- _HOW TO COMPLETE THIS TASK_:
Please write out the rows word for word, from the first line up to and including the line with "desafíos que se".

- _DATA PROVIDED_:
● ● ● ●

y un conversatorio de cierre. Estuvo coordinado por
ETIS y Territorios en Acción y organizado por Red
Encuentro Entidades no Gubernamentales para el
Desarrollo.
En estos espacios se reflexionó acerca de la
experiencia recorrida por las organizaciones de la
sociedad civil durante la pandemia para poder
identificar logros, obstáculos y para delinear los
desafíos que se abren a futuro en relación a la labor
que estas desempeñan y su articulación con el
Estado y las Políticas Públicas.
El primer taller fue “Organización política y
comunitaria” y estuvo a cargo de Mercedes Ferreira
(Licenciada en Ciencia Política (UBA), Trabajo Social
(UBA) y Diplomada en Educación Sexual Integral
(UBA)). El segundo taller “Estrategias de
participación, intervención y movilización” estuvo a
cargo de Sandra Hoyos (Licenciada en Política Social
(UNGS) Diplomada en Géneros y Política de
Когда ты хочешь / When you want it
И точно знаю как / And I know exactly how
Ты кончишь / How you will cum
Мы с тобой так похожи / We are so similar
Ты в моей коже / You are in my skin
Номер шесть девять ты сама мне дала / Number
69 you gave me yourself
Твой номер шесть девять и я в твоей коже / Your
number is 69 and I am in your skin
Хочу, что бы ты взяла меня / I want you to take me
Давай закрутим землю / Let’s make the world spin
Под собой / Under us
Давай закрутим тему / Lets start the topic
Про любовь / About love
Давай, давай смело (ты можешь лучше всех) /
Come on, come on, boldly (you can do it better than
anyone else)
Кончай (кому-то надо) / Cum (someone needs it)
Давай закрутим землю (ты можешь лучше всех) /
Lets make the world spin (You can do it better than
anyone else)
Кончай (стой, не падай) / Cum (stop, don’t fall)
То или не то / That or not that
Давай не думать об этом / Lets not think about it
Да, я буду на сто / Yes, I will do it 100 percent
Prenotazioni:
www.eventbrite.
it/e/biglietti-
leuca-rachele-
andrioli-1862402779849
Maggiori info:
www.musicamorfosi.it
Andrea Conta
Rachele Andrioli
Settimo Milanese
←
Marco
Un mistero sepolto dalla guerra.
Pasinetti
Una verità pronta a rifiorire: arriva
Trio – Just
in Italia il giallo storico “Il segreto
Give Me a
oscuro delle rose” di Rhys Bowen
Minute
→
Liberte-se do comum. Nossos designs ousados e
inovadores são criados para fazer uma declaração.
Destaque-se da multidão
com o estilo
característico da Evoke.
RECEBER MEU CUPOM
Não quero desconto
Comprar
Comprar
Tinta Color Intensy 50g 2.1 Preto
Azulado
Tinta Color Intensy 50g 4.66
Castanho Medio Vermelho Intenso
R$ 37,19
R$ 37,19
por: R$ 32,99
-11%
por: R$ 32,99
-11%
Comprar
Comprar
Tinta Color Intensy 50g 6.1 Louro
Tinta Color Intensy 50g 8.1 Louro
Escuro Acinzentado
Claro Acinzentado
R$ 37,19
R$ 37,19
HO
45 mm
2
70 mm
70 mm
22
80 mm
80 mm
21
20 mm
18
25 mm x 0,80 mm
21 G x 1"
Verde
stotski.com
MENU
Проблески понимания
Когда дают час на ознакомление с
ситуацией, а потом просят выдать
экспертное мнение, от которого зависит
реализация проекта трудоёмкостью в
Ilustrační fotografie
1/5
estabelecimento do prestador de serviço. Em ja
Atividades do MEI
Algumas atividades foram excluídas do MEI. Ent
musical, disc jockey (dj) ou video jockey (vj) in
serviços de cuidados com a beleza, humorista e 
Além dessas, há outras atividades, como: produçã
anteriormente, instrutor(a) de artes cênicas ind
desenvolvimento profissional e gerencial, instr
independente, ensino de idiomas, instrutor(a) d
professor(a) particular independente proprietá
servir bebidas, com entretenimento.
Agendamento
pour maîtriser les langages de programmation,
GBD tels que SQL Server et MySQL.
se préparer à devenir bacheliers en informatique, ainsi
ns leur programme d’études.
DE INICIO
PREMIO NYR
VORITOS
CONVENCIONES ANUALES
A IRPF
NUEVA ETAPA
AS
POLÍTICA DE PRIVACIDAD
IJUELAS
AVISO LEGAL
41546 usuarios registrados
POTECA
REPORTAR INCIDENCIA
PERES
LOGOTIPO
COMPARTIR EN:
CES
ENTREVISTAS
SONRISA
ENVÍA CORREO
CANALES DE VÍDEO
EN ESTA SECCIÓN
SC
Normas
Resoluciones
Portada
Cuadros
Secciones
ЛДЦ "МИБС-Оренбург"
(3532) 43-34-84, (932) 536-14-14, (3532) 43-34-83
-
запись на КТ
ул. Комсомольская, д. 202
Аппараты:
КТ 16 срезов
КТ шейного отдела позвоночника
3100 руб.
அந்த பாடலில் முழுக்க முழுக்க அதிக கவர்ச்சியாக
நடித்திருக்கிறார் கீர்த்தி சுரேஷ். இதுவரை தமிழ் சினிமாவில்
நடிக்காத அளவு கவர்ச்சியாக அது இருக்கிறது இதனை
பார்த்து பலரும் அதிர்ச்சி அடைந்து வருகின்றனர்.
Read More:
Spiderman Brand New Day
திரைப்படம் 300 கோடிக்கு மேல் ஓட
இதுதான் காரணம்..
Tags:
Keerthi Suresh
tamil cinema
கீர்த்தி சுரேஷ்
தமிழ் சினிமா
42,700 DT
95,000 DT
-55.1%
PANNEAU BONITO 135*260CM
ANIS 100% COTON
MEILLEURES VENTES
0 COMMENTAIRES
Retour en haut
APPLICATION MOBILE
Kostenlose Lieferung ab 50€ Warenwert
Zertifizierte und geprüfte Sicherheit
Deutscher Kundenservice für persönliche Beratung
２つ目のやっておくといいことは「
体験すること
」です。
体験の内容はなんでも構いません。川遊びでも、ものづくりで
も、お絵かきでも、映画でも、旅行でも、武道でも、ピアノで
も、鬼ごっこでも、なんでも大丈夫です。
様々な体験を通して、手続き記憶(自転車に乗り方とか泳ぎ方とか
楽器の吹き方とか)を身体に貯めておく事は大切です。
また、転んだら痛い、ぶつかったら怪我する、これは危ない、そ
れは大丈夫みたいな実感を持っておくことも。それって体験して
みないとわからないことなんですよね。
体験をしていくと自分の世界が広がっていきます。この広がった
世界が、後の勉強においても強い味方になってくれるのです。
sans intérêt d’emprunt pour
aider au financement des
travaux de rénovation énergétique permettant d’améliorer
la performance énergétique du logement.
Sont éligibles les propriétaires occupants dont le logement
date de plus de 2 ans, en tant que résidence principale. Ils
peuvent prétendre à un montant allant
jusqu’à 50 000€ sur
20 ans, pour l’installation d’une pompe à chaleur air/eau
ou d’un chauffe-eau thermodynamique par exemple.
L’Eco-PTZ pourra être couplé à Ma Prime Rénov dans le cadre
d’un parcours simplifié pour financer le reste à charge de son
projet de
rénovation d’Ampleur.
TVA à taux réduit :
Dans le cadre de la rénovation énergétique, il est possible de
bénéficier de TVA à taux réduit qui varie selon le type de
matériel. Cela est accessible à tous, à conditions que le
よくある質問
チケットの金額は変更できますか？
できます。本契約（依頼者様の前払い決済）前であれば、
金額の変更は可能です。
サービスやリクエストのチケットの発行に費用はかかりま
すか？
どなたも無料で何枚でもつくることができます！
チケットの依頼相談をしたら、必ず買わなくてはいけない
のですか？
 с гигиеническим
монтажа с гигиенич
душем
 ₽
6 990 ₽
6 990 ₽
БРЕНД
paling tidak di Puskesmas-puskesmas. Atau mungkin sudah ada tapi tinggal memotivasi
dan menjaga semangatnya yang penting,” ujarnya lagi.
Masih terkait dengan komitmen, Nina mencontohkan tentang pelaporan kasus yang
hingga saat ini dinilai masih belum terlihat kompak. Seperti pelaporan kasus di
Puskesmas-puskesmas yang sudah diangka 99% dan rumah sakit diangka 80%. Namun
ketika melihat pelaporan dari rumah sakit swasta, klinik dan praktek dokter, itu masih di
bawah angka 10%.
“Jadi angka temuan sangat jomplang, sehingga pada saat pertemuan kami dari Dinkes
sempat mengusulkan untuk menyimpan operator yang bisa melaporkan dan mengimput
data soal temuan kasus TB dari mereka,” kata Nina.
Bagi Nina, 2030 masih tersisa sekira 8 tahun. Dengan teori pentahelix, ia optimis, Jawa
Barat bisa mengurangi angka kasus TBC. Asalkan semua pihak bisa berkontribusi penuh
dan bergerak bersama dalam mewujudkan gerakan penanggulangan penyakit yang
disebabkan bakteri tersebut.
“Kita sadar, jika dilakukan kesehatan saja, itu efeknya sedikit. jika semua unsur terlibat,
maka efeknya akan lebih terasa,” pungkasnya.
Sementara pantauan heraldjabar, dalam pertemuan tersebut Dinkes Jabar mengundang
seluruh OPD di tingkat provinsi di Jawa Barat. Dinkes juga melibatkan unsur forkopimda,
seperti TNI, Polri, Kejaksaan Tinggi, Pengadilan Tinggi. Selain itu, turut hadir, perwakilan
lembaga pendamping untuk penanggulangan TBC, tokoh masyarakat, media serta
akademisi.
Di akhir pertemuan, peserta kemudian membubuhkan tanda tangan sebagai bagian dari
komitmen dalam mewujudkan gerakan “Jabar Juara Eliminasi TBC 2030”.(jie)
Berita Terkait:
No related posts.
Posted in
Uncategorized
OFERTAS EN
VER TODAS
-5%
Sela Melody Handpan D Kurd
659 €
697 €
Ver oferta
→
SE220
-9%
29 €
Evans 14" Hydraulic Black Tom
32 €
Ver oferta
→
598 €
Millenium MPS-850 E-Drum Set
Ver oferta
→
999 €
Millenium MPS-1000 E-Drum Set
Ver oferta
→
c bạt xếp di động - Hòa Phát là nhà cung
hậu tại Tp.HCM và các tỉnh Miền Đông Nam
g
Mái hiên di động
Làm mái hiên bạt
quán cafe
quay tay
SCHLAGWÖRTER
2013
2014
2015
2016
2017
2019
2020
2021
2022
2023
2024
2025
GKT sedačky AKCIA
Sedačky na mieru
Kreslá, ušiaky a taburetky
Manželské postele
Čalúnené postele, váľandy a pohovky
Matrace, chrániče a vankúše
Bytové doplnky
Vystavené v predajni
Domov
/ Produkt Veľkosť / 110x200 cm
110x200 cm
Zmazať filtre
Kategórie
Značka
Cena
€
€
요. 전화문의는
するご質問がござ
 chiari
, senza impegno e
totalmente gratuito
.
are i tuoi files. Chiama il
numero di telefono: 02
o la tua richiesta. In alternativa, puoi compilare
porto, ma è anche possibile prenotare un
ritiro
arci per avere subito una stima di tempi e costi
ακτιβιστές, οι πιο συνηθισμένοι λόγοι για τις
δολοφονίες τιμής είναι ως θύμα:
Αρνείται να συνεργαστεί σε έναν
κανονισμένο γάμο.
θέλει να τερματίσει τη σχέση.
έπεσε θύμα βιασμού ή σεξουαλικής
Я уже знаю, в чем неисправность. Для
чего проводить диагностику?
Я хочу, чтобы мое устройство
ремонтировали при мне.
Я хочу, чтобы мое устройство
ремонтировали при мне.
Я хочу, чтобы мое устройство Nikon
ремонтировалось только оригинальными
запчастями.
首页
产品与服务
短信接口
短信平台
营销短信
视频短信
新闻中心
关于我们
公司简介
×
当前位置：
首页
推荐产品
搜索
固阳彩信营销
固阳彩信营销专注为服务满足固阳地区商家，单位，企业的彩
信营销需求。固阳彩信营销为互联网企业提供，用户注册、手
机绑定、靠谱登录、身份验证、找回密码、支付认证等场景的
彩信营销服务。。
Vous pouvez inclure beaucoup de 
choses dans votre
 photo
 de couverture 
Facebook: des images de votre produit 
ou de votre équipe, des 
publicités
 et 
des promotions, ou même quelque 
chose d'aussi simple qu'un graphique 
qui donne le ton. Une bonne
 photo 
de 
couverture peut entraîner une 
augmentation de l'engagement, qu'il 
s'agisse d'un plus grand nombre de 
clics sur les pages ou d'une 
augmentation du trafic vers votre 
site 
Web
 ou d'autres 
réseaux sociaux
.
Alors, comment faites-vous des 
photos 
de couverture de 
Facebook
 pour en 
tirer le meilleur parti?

● ● ● ●

- _FINISHED EXERCISE_:
y un conversatorio de cierre. Estuvo coordinado por
ETIS y Territorios en Acción y organizado por Red
Encuentro Entidades no Gubernamentales para el
Desarrollo.
En estos espacios se reflexionó acerca de la
experiencia recorrida por las organizaciones de la
sociedad civil durante la pandemia para poder
identificar logros, obstáculos y para delinear los
desafíos que se abren a futuro en relación a la labor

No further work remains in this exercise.